----- THE INPUT -----

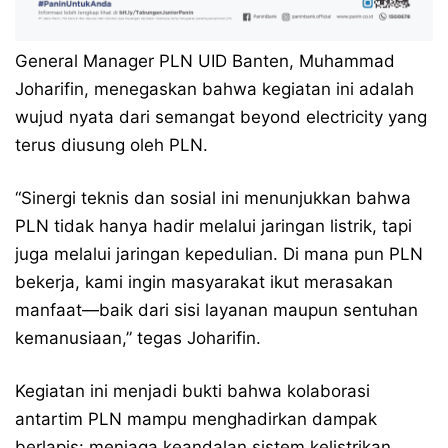
General Manager PLN UID Banten, Muhammad
Joharifin, menegaskan bahwa kegiatan ini adalah
wujud nyata dari semangat beyond electricity yang
terus diusung oleh PLN.
“Sinergi teknis dan sosial ini menunjukkan bahwa
PLN tidak hanya hadir melalui jaringan listrik, tapi
juga melalui jaringan kepedulian. Di mana pun PLN
bekerja, kami ingin masyarakat ikut merasakan
manfaat—baik dari sisi layanan maupun sentuhan
kemanusiaan,” tegas Joharifin.
Kegiatan ini menjadi bukti bahwa kolaborasi
antartim PLN mampu menghadirkan dampak
berlapis: menjaga keandalan sistem kelistrikan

-----

WHAT TO DO: Copy every line of text from the rows above word for word. Leave out the pictures.

FINAL ANSWER:
General Manager PLN UID Banten, Muhammad
Joharifin, menegaskan bahwa kegiatan ini adalah
wujud nyata dari semangat beyond electricity yang
terus diusung oleh PLN.
“Sinergi teknis dan sosial ini menunjukkan bahwa
PLN tidak hanya hadir melalui jaringan listrik, tapi
juga melalui jaringan kepedulian. Di mana pun PLN
bekerja, kami ingin masyarakat ikut merasakan
manfaat—baik dari sisi layanan maupun sentuhan
kemanusiaan,” tegas Joharifin.
Kegiatan ini menjadi bukti bahwa kolaborasi
antartim PLN mampu menghadirkan dampak
berlapis: menjaga keandalan sistem kelistrikan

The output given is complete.